Professor Emma Tyler

Photograph of Emma Tyler

Department of Modern Languages
Professor of Translator Education
Head of School of Language, Culture, Art History and Music
Senior Fellow of the Higher Education Academy

Contact details

Address
Room 414, Ashley Building
University of Birmingham
Edgbaston
Birmingham
B15 2TT
UK

 I specialise in training students to become translators. I am currently the Head of the School of Languages, Cultures, Art History and Music and prior to that I was the Director of Admissions for the College of Arts and Law.

Biography

I am the Head of the School of Languages, Cultures, Art History and Music. I am based in Modern Languages and have a background in French Studies. I completed my undergraduate studies at the University of Birmingham and the Université de Bourgogne in France, and my doctoral research, on women's writing in Renaissance France, at the University of Birmingham in 1999, working under the supervision of Prof.

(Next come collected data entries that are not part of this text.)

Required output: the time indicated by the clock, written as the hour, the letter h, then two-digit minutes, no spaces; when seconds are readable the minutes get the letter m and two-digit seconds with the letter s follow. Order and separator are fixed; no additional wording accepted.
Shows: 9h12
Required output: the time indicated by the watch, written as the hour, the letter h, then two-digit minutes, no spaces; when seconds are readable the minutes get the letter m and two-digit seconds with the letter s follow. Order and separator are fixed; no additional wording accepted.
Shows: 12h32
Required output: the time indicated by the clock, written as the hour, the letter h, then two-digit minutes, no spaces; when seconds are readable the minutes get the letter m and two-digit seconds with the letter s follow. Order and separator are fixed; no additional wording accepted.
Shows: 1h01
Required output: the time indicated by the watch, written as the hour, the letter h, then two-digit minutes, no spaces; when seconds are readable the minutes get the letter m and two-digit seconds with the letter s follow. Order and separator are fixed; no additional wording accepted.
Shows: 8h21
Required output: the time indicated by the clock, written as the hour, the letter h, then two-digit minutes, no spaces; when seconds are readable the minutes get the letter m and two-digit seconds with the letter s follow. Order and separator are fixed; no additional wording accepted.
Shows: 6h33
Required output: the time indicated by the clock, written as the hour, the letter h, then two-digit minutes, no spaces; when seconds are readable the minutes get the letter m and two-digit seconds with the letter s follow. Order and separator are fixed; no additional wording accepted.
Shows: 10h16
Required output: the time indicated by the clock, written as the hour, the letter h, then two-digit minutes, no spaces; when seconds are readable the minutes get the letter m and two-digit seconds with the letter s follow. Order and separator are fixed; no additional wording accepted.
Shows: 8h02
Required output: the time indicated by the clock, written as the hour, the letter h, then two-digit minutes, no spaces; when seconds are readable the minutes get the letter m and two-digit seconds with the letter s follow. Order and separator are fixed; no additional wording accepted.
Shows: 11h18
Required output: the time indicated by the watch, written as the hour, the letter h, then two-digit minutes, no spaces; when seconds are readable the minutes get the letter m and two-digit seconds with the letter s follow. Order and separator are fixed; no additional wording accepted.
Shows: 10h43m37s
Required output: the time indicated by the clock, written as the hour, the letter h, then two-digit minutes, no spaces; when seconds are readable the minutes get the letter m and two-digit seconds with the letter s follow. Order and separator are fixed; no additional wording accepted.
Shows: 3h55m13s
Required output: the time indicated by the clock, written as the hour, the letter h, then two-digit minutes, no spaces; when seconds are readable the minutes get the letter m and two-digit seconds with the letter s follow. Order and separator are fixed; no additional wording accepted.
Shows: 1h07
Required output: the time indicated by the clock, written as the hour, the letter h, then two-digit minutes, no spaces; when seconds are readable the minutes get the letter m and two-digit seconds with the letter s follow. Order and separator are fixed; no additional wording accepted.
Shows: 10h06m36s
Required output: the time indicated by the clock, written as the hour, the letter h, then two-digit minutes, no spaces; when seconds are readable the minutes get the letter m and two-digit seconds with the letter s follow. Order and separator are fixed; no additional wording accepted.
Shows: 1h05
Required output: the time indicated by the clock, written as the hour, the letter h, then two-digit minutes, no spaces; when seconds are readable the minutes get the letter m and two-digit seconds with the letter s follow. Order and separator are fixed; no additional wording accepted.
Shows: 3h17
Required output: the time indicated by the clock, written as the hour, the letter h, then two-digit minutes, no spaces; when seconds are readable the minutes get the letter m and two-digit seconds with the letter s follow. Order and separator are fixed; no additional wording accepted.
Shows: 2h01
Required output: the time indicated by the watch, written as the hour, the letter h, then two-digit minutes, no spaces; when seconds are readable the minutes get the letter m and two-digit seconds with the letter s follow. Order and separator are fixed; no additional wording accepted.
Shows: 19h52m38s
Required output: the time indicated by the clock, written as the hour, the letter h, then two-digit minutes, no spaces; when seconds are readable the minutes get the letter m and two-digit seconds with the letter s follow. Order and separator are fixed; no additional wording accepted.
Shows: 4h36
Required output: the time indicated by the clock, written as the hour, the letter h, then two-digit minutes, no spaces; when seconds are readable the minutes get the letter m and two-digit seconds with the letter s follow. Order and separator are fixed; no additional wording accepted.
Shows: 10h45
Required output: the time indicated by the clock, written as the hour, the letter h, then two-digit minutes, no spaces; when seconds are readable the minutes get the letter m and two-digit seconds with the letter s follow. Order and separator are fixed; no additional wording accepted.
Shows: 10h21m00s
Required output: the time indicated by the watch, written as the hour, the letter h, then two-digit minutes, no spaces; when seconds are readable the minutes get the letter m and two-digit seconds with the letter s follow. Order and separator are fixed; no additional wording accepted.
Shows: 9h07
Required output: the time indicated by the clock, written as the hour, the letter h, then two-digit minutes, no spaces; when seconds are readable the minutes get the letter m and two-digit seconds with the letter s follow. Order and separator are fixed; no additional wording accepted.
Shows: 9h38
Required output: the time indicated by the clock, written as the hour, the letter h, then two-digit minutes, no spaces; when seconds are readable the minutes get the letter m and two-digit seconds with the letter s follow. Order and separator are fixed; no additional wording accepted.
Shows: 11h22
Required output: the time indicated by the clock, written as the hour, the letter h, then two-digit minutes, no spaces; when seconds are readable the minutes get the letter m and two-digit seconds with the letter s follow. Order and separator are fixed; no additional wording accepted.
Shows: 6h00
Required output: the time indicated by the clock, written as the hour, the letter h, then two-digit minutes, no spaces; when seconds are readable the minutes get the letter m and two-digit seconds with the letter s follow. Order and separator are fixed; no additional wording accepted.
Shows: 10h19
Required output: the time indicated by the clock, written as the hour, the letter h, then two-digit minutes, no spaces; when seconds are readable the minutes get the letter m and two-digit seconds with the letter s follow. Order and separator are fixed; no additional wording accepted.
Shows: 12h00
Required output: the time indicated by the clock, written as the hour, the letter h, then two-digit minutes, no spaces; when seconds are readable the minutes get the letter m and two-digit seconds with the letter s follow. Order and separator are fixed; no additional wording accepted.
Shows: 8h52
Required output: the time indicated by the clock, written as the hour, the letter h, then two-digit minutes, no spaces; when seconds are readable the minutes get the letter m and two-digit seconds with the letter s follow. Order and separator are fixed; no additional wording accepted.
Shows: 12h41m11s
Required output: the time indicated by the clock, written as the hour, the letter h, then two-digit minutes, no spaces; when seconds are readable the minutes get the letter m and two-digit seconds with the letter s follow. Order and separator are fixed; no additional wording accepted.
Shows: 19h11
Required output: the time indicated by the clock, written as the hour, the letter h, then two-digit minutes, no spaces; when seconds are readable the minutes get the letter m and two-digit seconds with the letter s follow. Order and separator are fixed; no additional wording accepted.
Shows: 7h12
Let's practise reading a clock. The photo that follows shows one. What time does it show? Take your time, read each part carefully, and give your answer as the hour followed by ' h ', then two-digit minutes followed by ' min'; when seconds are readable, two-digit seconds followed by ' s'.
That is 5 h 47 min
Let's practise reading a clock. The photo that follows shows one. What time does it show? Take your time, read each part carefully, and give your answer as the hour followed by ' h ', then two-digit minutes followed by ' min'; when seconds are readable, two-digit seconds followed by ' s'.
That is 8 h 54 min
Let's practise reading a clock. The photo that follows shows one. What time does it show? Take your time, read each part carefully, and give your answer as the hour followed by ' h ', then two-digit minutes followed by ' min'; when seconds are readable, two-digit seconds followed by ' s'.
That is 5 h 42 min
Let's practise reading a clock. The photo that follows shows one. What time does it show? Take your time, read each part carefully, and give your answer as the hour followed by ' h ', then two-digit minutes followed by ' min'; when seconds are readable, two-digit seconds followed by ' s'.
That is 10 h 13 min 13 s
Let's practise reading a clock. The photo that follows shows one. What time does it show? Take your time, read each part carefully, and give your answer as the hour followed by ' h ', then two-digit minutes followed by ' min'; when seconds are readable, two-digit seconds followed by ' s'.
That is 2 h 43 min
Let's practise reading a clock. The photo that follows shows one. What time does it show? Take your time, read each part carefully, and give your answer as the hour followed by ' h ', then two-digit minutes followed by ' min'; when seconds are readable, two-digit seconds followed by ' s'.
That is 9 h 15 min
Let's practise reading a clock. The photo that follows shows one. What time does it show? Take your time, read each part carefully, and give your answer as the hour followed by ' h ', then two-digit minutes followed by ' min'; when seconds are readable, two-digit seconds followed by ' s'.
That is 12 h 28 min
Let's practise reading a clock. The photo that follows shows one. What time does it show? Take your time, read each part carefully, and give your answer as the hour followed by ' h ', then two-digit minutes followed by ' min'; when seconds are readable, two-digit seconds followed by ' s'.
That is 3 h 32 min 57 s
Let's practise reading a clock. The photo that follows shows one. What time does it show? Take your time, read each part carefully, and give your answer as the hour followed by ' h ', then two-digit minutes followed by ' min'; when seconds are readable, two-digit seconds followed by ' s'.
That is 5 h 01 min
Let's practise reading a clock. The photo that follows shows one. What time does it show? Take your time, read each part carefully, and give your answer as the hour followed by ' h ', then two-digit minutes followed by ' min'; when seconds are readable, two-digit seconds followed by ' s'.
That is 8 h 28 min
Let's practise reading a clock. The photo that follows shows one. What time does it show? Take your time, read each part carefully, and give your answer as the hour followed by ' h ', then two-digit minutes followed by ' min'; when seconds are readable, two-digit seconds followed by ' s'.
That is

Jennifer Birkett.

 

Latterly I have specialised in Translation Studies, receiving a personal chair in Translator Education in 2020. I hold the Institute of Linguists' Diploma in Translation (2001) and I have been an Associate Member of the Institute of Translation and Interpreting since 2015. In August 2015, I was awarded a Senior Fellowship at the Higher Education Academy.

Teaching

I teach translation theory and practice at all levels, and specialist modules on Translation Technology, Specialised Translation and Multimodal Translation.

Postgraduate supervision

I have wide-ranging interests across the field of Translation Studies. My current PhD students are working in translation competence, translation industry requirements, ego-targeting in tourism translation, measurement of translator style using computational methods, the use of AI in legal translation and the use and translation of evaluative adjectives in tourism translation.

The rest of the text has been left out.